A quick fault check from naviseccli confirmed the alert, but again provided few details;
CRU check (Customer Replaceable Unit) showed all parts present, but the particular DAE as just ‘faulted’. Really not particularly helpful at all.
A health check through USM also showed the fault, but NO DETAILS, and the hardware status from the GUI was just as concise.
Powerpath V/E (for esxi hosts) and Powerpath (for physical hosts) all showed full path redundancy, and all LUNs were intact and available.
A perfect time to kick off some SP Collects so the forensic exercise can begin. Also opportune time to log an SR too, to get all support options started. As I had all data access, I just logged it as an S3.
Powergrepping through the SP collects (for the string ‘Storage Array Faulted Bus 7 Enclosure 0‘, ) nested in the SPA*sus.zip from the SPA SP Collect. (Sounds like a Matryoshka Doll !) I found this;
08/29/2014 02:11:23 N/A (2580)Storage Array Faulted Bus 7 Enclosure 0 : Faulted
08/29/2014 02:11:44 N/A (712789a3)Enclosure 7_0, LCC 1, changed from OK to Faulted. Fault detail:Expander faulted. Connector 15 faulted. Output cable or LCC should be replaced. Gather SPcollect logs and contact your service provider. 0000040007002c00d3040000a38927e1a38927e10000000000 Flaredrv
Now it’s getting interesting. While I was waiting for contact back from support, I decided I would go and check the cabling status.
The DAE status light was amber. On the DAE side everything looked good. All green, cables seated and clearly looped away. Looking at the SP side however something appeared not quite right.

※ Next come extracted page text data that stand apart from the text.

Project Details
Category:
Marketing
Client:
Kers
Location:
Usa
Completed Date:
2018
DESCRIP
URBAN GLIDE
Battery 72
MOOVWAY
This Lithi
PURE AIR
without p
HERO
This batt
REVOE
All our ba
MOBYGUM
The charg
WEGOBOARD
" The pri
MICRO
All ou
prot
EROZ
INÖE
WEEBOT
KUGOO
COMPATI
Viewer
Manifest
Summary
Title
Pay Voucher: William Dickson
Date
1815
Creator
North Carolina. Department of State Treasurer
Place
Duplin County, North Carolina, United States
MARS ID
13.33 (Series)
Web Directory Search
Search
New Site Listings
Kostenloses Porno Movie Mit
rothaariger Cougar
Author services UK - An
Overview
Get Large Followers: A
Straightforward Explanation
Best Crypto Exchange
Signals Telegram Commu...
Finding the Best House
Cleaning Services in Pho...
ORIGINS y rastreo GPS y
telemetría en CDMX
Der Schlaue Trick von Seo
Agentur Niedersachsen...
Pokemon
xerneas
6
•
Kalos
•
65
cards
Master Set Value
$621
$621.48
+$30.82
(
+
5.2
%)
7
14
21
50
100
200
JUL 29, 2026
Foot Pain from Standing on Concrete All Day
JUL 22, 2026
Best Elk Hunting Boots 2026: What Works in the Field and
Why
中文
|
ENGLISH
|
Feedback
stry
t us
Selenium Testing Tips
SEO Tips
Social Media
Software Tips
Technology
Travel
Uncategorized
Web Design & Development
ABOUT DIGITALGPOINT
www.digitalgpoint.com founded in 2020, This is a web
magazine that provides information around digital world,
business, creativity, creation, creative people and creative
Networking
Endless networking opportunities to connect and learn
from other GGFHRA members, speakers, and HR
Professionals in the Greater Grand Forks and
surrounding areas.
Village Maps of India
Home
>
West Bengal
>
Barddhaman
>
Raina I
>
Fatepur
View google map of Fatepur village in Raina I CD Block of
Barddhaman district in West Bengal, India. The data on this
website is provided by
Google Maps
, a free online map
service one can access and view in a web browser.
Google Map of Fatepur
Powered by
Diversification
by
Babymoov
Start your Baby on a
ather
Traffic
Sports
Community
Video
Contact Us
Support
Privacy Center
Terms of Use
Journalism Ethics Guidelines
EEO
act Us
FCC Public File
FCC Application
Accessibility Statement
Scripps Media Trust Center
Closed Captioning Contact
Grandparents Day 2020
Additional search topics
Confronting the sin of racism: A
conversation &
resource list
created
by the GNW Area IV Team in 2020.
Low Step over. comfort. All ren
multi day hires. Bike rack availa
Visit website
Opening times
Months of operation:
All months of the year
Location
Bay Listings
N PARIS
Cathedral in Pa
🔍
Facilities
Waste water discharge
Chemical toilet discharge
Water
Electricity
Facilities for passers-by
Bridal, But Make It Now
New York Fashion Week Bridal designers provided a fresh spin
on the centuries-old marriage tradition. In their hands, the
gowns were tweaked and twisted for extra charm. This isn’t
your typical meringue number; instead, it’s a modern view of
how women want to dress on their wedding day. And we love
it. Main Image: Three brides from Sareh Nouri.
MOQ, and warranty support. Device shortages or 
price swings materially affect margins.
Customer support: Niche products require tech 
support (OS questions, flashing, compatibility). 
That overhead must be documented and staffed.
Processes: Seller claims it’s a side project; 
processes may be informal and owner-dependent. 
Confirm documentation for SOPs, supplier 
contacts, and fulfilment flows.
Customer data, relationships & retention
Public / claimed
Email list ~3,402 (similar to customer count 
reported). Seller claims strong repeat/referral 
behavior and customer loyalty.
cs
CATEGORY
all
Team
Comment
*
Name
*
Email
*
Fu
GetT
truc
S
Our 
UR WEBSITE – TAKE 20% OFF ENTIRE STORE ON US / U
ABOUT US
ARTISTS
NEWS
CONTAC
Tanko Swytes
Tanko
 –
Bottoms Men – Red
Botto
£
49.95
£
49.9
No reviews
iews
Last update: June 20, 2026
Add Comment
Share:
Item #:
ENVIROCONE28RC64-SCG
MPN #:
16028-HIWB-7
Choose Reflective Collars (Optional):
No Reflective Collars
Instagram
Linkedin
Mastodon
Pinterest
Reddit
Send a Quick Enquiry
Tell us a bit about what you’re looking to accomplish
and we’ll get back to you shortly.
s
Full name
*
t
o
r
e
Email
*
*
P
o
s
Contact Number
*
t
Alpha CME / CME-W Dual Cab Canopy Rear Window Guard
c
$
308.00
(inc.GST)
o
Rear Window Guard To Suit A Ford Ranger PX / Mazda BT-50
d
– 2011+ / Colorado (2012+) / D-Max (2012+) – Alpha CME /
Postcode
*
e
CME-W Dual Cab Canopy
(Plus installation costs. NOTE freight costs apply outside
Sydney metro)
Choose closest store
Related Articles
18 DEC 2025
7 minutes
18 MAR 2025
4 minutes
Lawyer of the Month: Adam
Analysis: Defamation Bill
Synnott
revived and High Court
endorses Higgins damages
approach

Where the SAS cable was plugged into the SP, the loop indicator for this BUS (7) was green, whereas for all other DAE’s they were blue. A clear case of “one of these things is not like the others !”.
As per the hardware guide, these LED’s should all be blue to indicate that there is full SAS connectivity and that all lanes on the BUS are operating at 6Gb/s. Now we’re getting somewhere.
After careful consideration* (and triple-checking all other connectivity) both SAS cable ends were reseated. The loop indicator went blue (within a second) and the fault indicator on the front of the DAE changed from amber to blue.
The alert was gone in Unisphere, and all indicators changed back to normal.
Hurrah ! On with the show
* NOTE: Do NOT attempt to remove/refit/reseat any cables unless you are experienced and know what you are doing. It’s entirely possible to cause a DAE ( and then Storage Pool) or even FastCache to degrade (if the disk are contained vertically across DAE’s). In this case it may be necesary to trespass LUNs and shutdown an SP. Engage support as required and always be cautious when doing these operations.
Degraded DAE’s and FastCache will definitely see you have bad day, and in all likelihood, a long night.